-- Opening Marker --

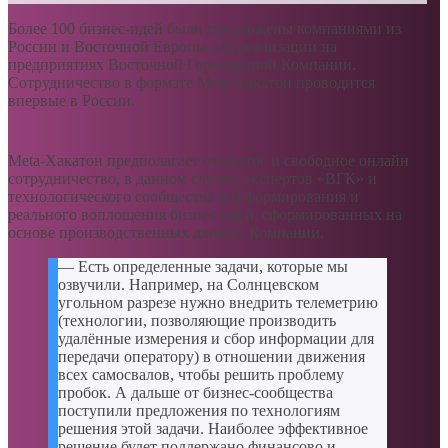
Более 100 бизнес-идей были предложены компаниями из
России и Восточной Европы для реализации на
предприятиях Восточной Горнорудной Компании.
Сотрудничество в формате Meta-Хакатон проводится
впервые в России.
Meta-Хакатон предполагает открытое и свободное онлайн
сотрудничество, в данном случае, экспертов «ВГК» и
технологического сообщества для формирования и
реального воплощения бизнес-идей, сформированных на
основе производственных данных Компании.
— Есть определенные задачи, которые мы
озвучили. Например, на Солнцевском
угольном разрезе нужно внедрить телеметрию
(технологии, позволяющие производить
удалённые измерения и сбор информации для
передачи оператору) в отношении движения
всех самосвалов, чтобы решить проблему
пробок. А дальше от бизнес-сообщества
поступили предложения по технологиям
решения этой задачи. Наиболее эффективное
решение будет поддержано финансово и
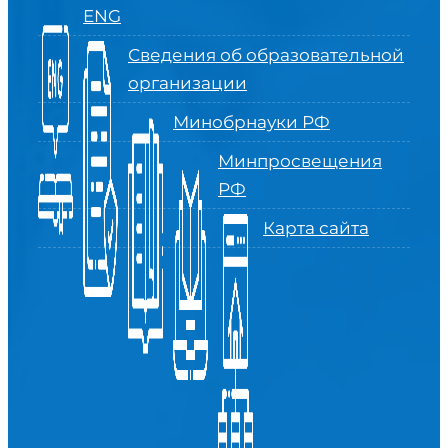
ENG
Сведения об образовательной
организации
Минобрнауки РФ
Минпросвещения
РФ
Карта сайта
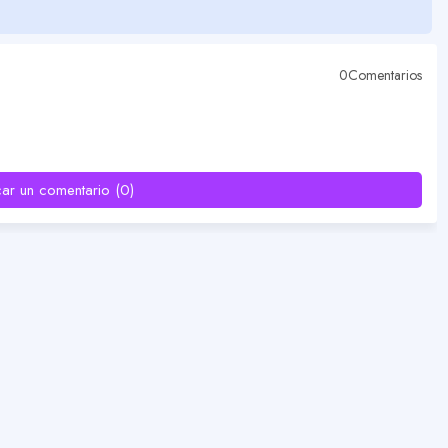
0Comentarios
car un comentario (0)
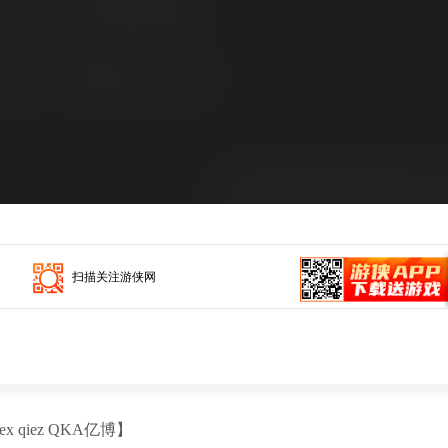
扫描关注游侠网
 qiez QKA亿博】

-- Closing Marker --

## [The task]
Reproduce the material above, switching each "Meta-Хакатон" to "Мета-Хакатон" and leaving everything else unaltered. Omit the pictures from the reproduction.

## [Task response]
Более 100 бизнес-идей были предложены компаниями из
России и Восточной Европы для реализации на
предприятиях Восточной Горнорудной Компании.
Сотрудничество в формате Мета-Хакатон проводится
впервые в России.
Мета-Хакатон предполагает открытое и свободное онлайн
сотрудничество, в данном случае, экспертов «ВГК» и
технологического сообщества для формирования и
реального воплощения бизнес-идей, сформированных на
основе производственных данных Компании.
— Есть определенные задачи, которые мы
озвучили. Например, на Солнцевском
угольном разрезе нужно внедрить телеметрию
(технологии, позволяющие производить
удалённые измерения и сбор информации для
передачи оператору) в отношении движения
всех самосвалов, чтобы решить проблему
пробок. А дальше от бизнес-сообщества
поступили предложения по технологиям
решения этой задачи. Наиболее эффективное
решение будет поддержано финансово и
ENG
Сведения об образовательной
организации
Минобрнауки РФ
Минпросвещения
РФ
Карта сайта
0Comentarios
car un comentario (0)
扫描关注游侠网
 qiez QKA亿博】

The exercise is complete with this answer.